We have long supported and demanded that the state ratify the Rome Statute. But when it is ratified, this will not mean that the investigation and the courts can relax. They also have to do their job.
What, in your opinion, is the reason why Ukraine has not ratified the Rome Statute?
The reason is complex. Since 2014, we have been campaigning for the Rome Statute to be ratified. And one of the results of our company was sending one-time declarations to the International Criminal Court. Then, in 2016, we achieved amendments to the Constitution of Ukraine, because at first the obstacle to ratification was exclusively legal. In 2001, the Constitutional Court ruled that it is impossible to ratify the Rome Statute until changes are made to Article 124 of the Constitution of Ukraine. And in 2016, when the first wave of judicial reform was taking place and amendments were made to the Constitution, it was not without a fight that we made an amendment to Article 124 stating that Ukraine could ratify the Rome Statute of the International Criminal Court.
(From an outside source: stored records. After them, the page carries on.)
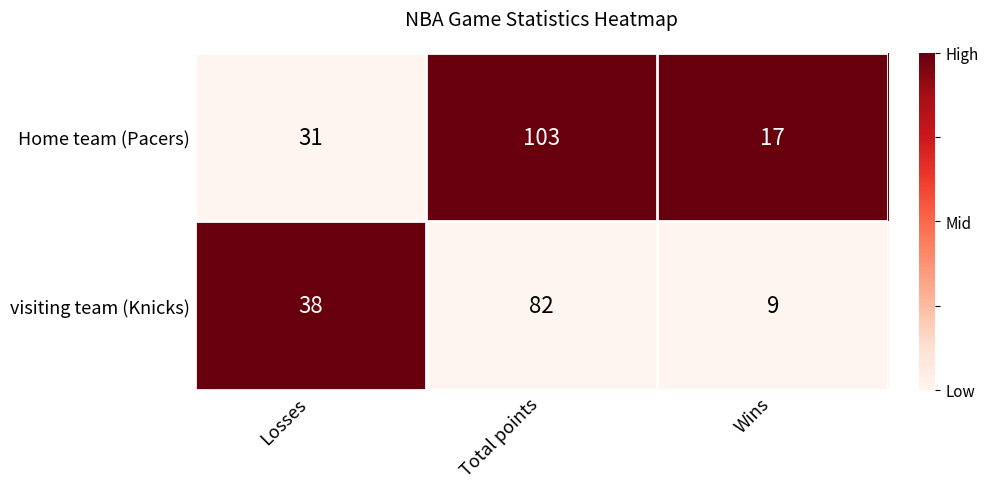

How many series are shown in this chart?

2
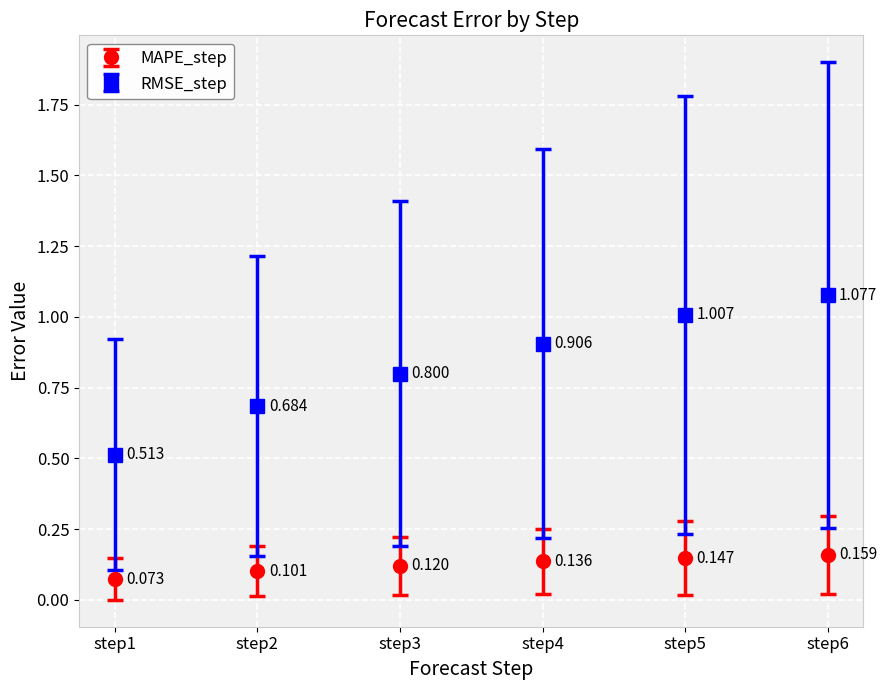

How many lines are shown in the chart?

2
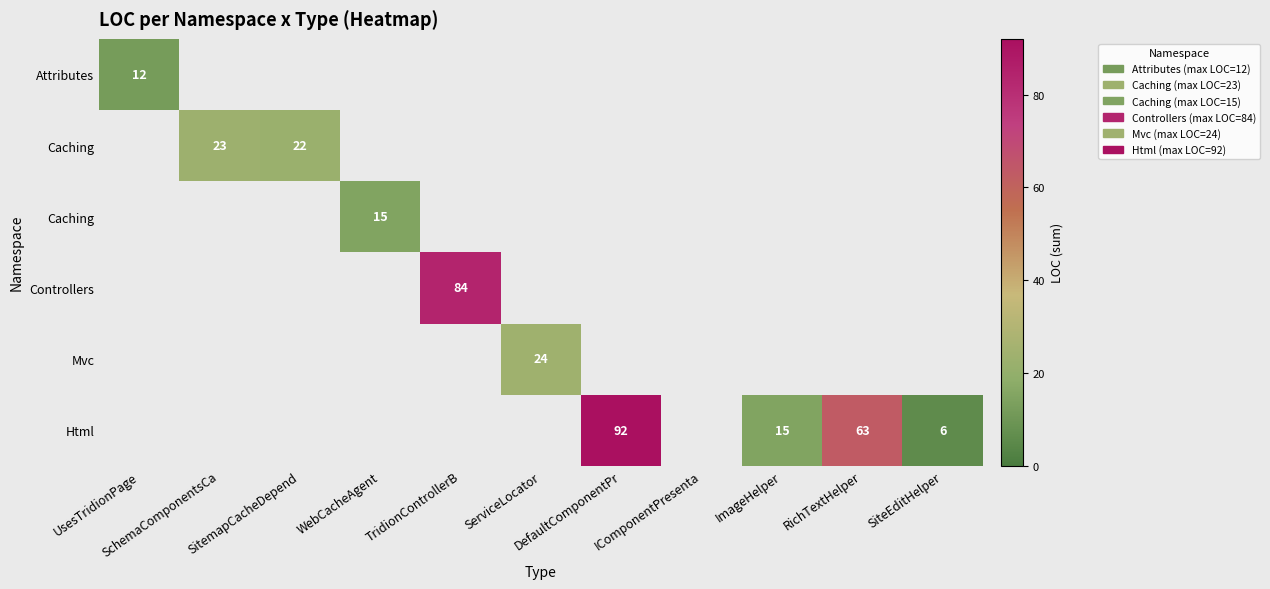

Which label corresponds to the smallest value in the chart?

SiteEditHelper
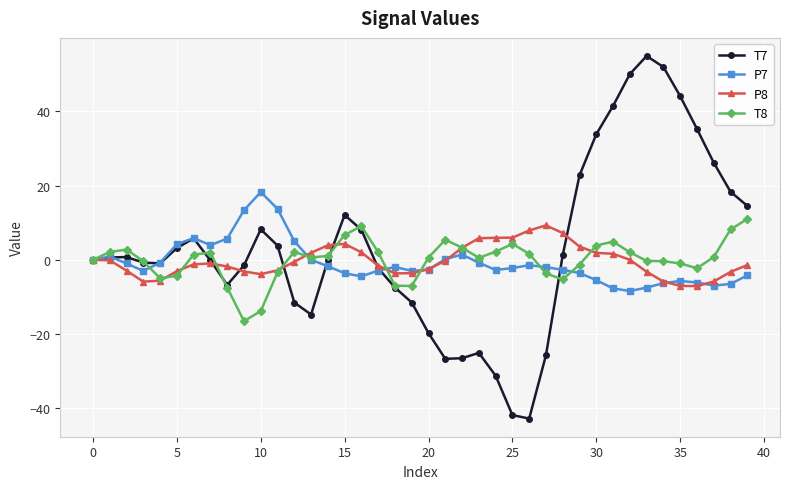

True or false: P8 and T7 cross at least once.

True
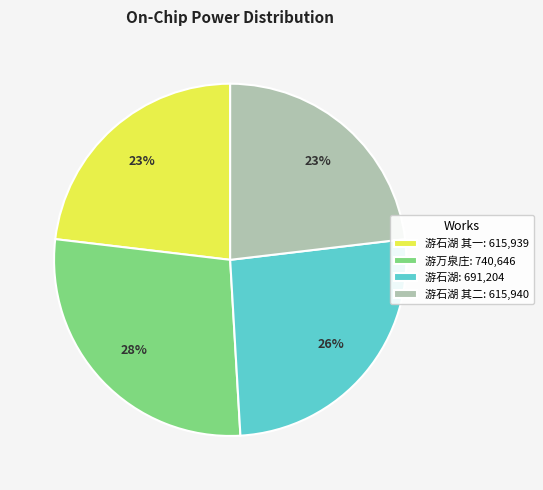

Between 游石湖: 691,204 and 游万泉庄: 740,646, which is larger?

游万泉庄: 740,646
It was an intermediate victory, because, apart from this change, there were transitional provisions. And it was written there that this particular amendment would take effect only after three years.
Why was this done? I talked a lot with the deputies and the Office of the President, which oversaw this reform, and came to the conclusion that banal illiteracy and myths around the International Criminal Court played a role here. Our opponents said that Russia would use this for its own purposes, that it would send thousands of fabricated cases there, and Ukraine would simply fight back. But this does not stand up to criticism. Because the International Criminal Court has already begun an investigation, if Russia wants, it can already send anything there. In addition, at the stage of the main investigation, the court itself conducts an investigation, it does not trust anyone’s side, but opens field offices in the country with its investigators. The Ukrainian authorities were also afraid that the International Criminal Court, with the help of Russia, would begin to prosecute the Ukrainian military - and we have heard that,since the war is not an open conflict, but a hybrid one, the soldiers will be judged only for the fact that they defended their country with arms in hand.
We explained that it was in the interests of the Ukrainian state to check all possible facts of violations by the Ukrainian army. And if they did take place, then bring the perpetrators to justice. Because we are different from the illegal armed groups, which Russia used to seize part of Ukrainian territory and establish its control there.
If Ukraine does this, the International Criminal Court has no right to interfere. It’s like a Damoclean sword - the court hangs over the country, saying: “Do your duty.”